■ **Instructions to follow**:
Only the pictures are to be left out; please reproduce everything else in the data exactly.

*** Opening of Supplied entries ***

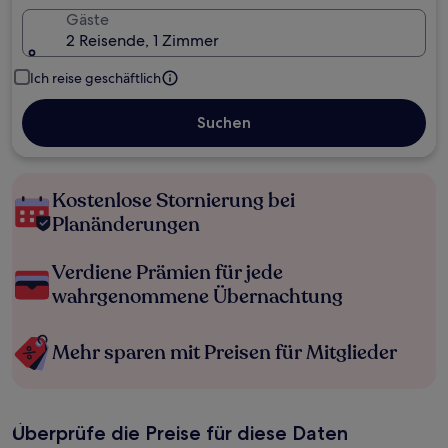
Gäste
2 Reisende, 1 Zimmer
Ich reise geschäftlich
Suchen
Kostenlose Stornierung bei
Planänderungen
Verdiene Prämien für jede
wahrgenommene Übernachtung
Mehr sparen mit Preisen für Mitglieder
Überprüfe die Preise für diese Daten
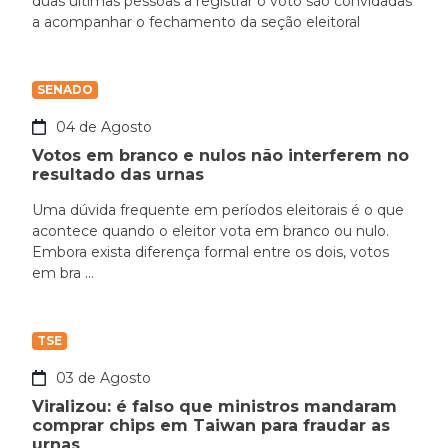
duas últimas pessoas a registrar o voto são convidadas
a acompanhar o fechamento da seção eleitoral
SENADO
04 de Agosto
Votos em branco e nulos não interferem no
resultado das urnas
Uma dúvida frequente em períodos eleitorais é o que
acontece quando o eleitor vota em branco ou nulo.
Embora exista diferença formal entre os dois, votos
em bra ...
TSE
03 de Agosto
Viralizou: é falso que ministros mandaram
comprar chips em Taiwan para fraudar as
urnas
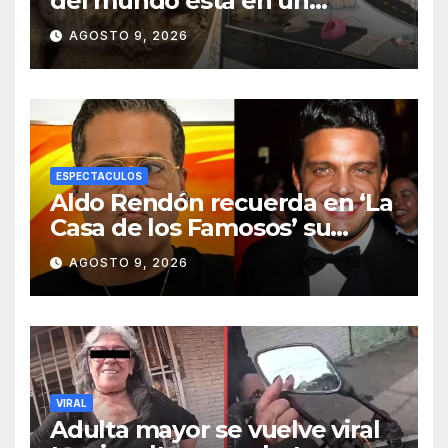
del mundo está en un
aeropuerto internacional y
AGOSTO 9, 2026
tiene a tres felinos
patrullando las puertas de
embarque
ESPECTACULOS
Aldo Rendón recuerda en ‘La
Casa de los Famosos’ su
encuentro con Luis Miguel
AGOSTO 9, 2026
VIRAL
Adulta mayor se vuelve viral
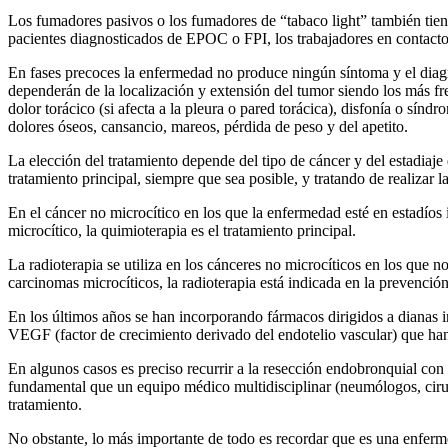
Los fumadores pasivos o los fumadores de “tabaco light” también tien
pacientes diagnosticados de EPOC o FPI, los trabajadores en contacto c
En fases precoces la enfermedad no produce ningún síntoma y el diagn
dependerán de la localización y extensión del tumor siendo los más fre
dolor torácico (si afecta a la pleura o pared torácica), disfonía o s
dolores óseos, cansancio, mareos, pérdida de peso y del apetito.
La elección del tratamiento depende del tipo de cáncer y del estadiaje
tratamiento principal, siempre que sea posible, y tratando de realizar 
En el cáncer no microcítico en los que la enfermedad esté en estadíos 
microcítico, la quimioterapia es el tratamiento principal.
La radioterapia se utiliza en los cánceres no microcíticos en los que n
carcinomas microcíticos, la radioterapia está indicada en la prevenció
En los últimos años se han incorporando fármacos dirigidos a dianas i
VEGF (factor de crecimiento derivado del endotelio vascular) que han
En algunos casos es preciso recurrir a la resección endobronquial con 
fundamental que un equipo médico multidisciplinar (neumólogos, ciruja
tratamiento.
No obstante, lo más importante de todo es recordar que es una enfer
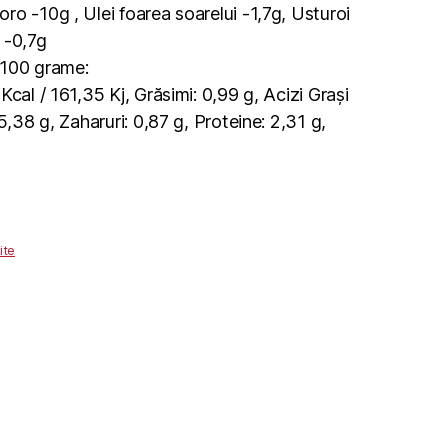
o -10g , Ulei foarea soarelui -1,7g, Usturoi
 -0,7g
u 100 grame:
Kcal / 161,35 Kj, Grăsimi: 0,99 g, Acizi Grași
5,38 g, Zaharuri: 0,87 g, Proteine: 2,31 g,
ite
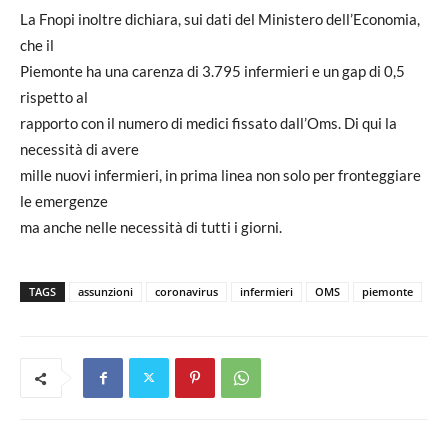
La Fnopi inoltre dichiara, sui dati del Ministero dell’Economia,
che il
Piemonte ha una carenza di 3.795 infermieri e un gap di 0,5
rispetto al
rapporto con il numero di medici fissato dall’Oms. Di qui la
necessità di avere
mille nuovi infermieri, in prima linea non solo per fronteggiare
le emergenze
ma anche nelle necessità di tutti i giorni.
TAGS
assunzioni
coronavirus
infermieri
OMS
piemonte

*** Close of Supplied entries ***

■ **Task solution**:
Gäste
2 Reisende, 1 Zimmer
Ich reise geschäftlich
Suchen
Kostenlose Stornierung bei
Planänderungen
Verdiene Prämien für jede
wahrgenommene Übernachtung
Mehr sparen mit Preisen für Mitglieder
Überprüfe die Preise für diese Daten
duas últimas pessoas a registrar o voto são convidadas
a acompanhar o fechamento da seção eleitoral
SENADO
04 de Agosto
Votos em branco e nulos não interferem no
resultado das urnas
Uma dúvida frequente em períodos eleitorais é o que
acontece quando o eleitor vota em branco ou nulo.
Embora exista diferença formal entre os dois, votos
em bra ...
TSE
03 de Agosto
Viralizou: é falso que ministros mandaram
comprar chips em Taiwan para fraudar as
urnas
del mundo está en un
aeropuerto internacional y
AGOSTO 9, 2026
tiene a tres felinos
patrullando las puertas de
embarque
ESPECTACULOS
Aldo Rendón recuerda en ‘La
Casa de los Famosos’ su
encuentro con Luis Miguel
AGOSTO 9, 2026
VIRAL
Adulta mayor se vuelve viral
Los fumadores pasivos o los fumadores de “tabaco light” también tien
pacientes diagnosticados de EPOC o FPI, los trabajadores en contacto c
En fases precoces la enfermedad no produce ningún síntoma y el diagn
dependerán de la localización y extensión del tumor siendo los más fre
dolor torácico (si afecta a la pleura o pared torácica), disfonía o s
dolores óseos, cansancio, mareos, pérdida de peso y del apetito.
La elección del tratamiento depende del tipo de cáncer y del estadiaje
tratamiento principal, siempre que sea posible, y tratando de realizar 
En el cáncer no microcítico en los que la enfermedad esté en estadíos 
microcítico, la quimioterapia es el tratamiento principal.
La radioterapia se utiliza en los cánceres no microcíticos en los que n
carcinomas microcíticos, la radioterapia está indicada en la prevenció
En los últimos años se han incorporando fármacos dirigidos a dianas i
VEGF (factor de crecimiento derivado del endotelio vascular) que han
En algunos casos es preciso recurrir a la resección endobronquial con 
fundamental que un equipo médico multidisciplinar (neumólogos, ciruja
tratamiento.
No obstante, lo más importante de todo es recordar que es una enfer
o -10g , Ulei foarea soarelui -1,7g, Usturoi
 -0,7g
u 100 grame:
Kcal / 161,35 Kj, Grăsimi: 0,99 g, Acizi Grași
5,38 g, Zaharuri: 0,87 g, Proteine: 2,31 g,
ite
La Fnopi inoltre dichiara, sui dati del Ministero dell’Economia,
che il
Piemonte ha una carenza di 3.795 infermieri e un gap di 0,5
rispetto al
rapporto con il numero di medici fissato dall’Oms. Di qui la
necessità di avere
mille nuovi infermieri, in prima linea non solo per fronteggiare
le emergenze
ma anche nelle necessità di tutti i giorni.
TAGS
assunzioni
coronavirus
infermieri
OMS
piemonte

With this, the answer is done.